Key research themes
1. How can maternity care models be designed to integrate evidence-based practices while respecting women's autonomy and individual needs?
This theme explores the balance between delivering clinical care that is both evidence-based and respectful of women's individual preferences, autonomy, and rights during pregnancy, childbirth, and postpartum. It emphasizes the importance of avoiding both under-medicalization and over-medicalization of maternity care, and the integration of respectful, woman-centered approaches into health systems and clinical guidelines worldwide.
2. What educational and organizational strategies effectively prepare midwives to deliver woman-centered maternity care?
Investigates the pedagogical and institutional approaches designed to equip midwives with the competencies needed for woman-centered practice. This includes experiential learning methods, frameworks for reflection on power dynamics and ethical care, and organizational models that support continuity and relational midwifery. The theme highlights how fostering midwives’ skills in communication, advocacy, and relationship-building translates into improved maternity care quality.
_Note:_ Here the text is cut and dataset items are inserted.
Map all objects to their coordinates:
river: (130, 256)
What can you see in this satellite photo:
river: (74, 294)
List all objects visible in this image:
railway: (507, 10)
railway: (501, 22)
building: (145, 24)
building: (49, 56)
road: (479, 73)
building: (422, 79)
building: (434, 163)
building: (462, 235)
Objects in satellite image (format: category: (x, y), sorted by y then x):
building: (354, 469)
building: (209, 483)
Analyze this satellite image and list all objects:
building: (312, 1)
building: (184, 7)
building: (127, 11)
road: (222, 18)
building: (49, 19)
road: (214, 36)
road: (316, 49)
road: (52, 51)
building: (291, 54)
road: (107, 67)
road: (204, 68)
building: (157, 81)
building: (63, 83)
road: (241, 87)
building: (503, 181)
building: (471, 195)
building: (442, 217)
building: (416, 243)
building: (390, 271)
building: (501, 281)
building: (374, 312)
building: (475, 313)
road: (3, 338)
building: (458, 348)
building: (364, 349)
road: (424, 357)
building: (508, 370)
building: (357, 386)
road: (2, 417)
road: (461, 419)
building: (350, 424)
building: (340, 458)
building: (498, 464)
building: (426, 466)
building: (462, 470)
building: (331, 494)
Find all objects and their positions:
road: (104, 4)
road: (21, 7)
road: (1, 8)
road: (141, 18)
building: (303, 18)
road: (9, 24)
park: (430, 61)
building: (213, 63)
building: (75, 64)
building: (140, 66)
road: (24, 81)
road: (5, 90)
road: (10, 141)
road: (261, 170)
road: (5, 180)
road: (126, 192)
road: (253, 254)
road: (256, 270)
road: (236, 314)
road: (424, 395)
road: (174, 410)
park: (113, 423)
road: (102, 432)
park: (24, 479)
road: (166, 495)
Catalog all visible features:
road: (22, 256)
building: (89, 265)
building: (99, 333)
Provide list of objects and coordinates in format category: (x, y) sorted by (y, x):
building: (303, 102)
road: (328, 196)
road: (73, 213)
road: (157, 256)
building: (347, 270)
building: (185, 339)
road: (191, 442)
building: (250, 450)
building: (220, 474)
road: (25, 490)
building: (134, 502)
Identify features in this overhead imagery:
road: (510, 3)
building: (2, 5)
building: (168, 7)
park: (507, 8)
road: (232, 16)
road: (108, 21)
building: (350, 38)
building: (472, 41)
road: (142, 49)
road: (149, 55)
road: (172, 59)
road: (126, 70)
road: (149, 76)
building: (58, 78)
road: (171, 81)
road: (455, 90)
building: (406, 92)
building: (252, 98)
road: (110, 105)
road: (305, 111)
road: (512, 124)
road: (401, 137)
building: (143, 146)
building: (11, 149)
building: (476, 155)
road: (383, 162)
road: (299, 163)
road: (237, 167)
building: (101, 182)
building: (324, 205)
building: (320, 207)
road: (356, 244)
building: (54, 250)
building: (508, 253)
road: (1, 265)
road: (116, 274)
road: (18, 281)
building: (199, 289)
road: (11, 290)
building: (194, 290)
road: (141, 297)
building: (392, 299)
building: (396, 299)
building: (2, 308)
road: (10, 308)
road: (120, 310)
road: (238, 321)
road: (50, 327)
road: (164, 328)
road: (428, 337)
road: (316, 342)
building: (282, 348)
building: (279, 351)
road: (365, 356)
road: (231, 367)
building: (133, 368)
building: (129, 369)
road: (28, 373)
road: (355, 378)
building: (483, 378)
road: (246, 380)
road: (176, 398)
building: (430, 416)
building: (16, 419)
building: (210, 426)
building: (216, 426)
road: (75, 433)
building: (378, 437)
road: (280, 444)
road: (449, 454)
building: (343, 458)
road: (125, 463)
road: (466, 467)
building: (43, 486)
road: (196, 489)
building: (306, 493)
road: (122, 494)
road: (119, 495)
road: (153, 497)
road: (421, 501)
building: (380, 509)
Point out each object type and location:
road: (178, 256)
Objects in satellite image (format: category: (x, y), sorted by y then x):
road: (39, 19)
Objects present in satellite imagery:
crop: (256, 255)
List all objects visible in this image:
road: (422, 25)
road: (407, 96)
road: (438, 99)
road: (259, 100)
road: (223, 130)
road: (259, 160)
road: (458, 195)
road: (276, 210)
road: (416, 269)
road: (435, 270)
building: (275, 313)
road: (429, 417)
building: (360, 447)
3. How do women’s perceptions of respectful, person-centered maternity care influence maternal outcomes and satisfaction in diverse settings?
Focuses on women’s lived experiences and perceptions of dignity, communication, autonomy, and support within maternity care, particularly in low- and middle-income countries. It evaluates how respectful maternity care relates to mental health, service utilization, empowerment, and birth experience satisfaction, underpinning the design and improvement of maternal health services that are aligned with women's values and cultural contexts.